ACTION ITEM.
A faithful copy of the data, pictures omitted, is the required answer.

(Source records)
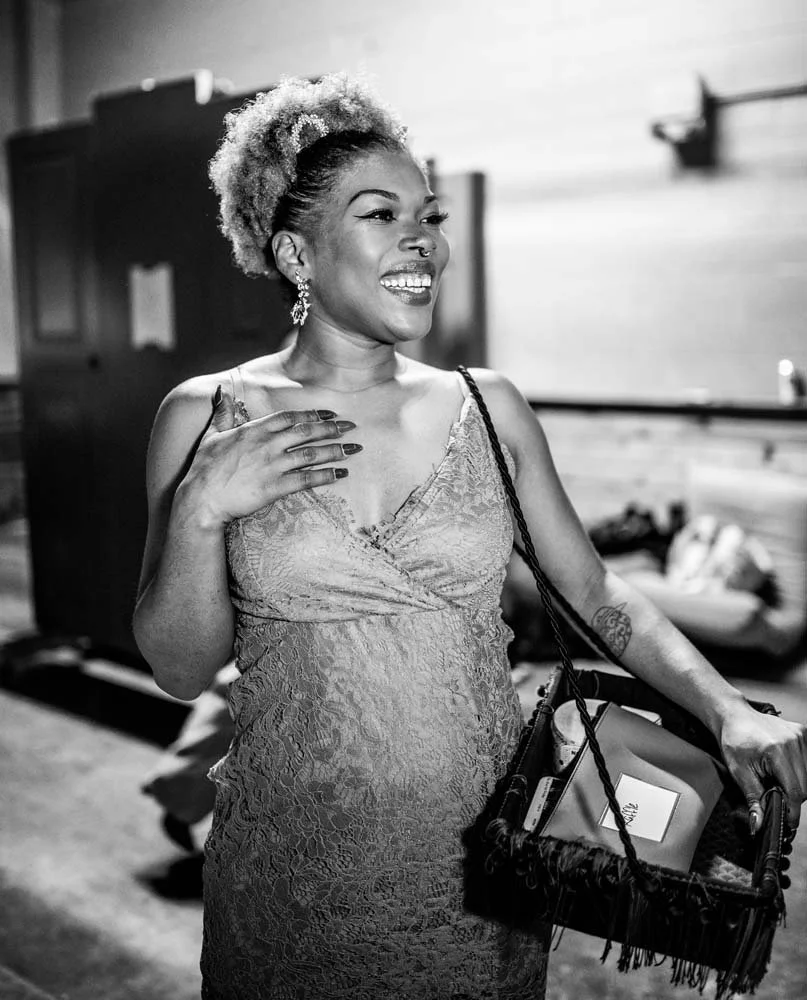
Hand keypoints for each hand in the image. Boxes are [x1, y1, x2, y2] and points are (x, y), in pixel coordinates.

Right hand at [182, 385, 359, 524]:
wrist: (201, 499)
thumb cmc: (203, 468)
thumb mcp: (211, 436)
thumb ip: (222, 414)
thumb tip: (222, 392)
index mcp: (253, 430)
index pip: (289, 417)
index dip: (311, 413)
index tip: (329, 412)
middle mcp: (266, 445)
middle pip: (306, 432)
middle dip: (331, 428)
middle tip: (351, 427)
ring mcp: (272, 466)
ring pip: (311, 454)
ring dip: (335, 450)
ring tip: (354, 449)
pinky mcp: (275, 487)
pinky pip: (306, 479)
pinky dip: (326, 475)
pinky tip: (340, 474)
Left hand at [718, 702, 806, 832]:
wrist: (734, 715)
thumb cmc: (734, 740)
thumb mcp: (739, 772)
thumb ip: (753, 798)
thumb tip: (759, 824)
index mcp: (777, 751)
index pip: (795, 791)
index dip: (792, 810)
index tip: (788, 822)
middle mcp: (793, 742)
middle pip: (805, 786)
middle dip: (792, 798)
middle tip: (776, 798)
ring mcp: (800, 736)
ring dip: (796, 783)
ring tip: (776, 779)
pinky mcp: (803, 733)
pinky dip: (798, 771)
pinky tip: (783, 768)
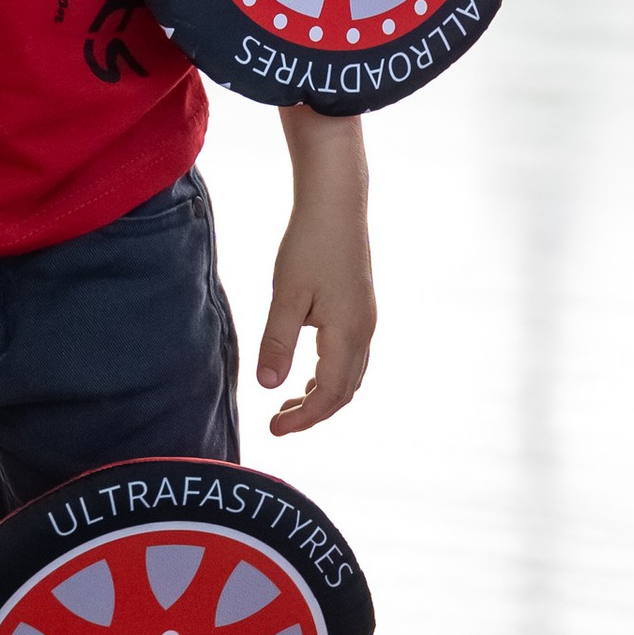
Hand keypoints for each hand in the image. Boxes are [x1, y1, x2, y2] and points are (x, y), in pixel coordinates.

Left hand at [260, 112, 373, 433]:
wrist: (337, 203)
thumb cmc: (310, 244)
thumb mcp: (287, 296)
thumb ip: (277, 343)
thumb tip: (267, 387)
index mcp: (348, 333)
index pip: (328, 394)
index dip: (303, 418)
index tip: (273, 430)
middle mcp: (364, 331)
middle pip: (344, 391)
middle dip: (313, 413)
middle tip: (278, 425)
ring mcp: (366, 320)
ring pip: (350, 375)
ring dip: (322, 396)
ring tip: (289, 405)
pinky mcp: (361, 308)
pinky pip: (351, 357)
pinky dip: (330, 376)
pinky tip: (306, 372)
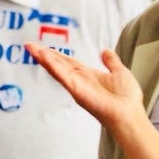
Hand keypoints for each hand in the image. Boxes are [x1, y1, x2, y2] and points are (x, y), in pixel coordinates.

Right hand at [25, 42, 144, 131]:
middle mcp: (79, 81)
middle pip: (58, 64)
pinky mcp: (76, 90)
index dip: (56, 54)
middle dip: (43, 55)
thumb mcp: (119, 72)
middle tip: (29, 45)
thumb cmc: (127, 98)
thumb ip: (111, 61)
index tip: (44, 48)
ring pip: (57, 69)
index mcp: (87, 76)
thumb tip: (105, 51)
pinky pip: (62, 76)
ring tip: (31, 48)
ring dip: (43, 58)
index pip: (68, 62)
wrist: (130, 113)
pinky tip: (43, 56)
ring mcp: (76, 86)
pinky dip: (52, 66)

ANSWER TO THE PROBLEM.
Hand keypoints for each hand in the image. Boxes are [x1, y1, x2, y2] and points are (x, y), in pixel coordinates.

Right hand at [182, 385, 359, 524]:
wrist: (201, 499)
thumb cmc: (203, 468)
thumb mcp: (211, 436)
thumb ip: (222, 414)
thumb tip: (222, 392)
index mcp: (253, 430)
index pip: (289, 417)
index dip: (311, 413)
index tip: (329, 412)
middle mcp: (266, 445)
middle pip: (306, 432)
middle dip: (331, 428)
middle tip: (351, 427)
ring mcp: (272, 466)
ring pip: (311, 454)
ring dip: (335, 450)
ring tip: (354, 449)
pinky mcp: (275, 487)
pinky pip: (306, 479)
pinky dip: (326, 475)
pinky tip: (340, 474)
Left hand at [718, 702, 806, 832]:
wrist: (734, 715)
thumb cmc: (734, 740)
thumb mcp: (739, 772)
thumb ip: (753, 798)
thumb tip: (759, 824)
index mcp: (777, 751)
index pip: (795, 791)
index dip: (792, 810)
index tip: (788, 822)
middle mcp: (793, 742)
middle pip: (805, 786)
middle dip: (792, 798)
middle tip: (776, 798)
ring mcp: (800, 736)
ring dip: (796, 783)
ring tip: (776, 779)
pinky mcp: (803, 733)
pinky dip: (798, 771)
pinky tip: (783, 768)
Hand keypoints for each hand in the image. Boxes are [x1, y1, x2, y2] and points are (x, y), in pixel coordinates.

Left hand at [260, 112, 373, 433]:
wrist: (337, 203)
thumb cmc: (310, 244)
thumb mcp: (287, 296)
thumb ip: (277, 343)
thumb tip: (267, 387)
index mcp: (348, 333)
index pip: (328, 394)
index dip: (303, 418)
index tip: (273, 430)
middle mcp: (364, 331)
middle pip: (344, 391)
middle dip: (313, 413)
middle tip: (278, 425)
ring mcp: (366, 320)
ring pip: (350, 375)
ring dip: (322, 396)
ring tip: (289, 405)
pinky mcp: (361, 308)
pinky pip: (351, 357)
pinky dip: (330, 376)
pinky tip: (306, 372)
Hand keypoints for each hand in the image. Boxes are [x1, y1, x2, y2] and points are (x, y), in pixel coordinates.

Right hand at [25, 42, 144, 131]:
middle mcp: (79, 81)
middle pip: (58, 64)
pinky mcp: (76, 90)
index dip: (56, 54)
middle dip: (43, 55)
thumb mcp: (119, 72)
middle tip: (29, 45)
thumb cmc: (127, 98)
thumb ip: (111, 61)
index tip: (44, 48)
ring pip: (57, 69)
index mcp: (87, 76)
thumb tip: (105, 51)
pinky pip: (62, 76)
ring tip: (31, 48)
ring dip: (43, 58)
index pip: (68, 62)
wrist: (130, 113)
pinky tip: (43, 56)
ring mcp: (76, 86)
pinky dip: (52, 66)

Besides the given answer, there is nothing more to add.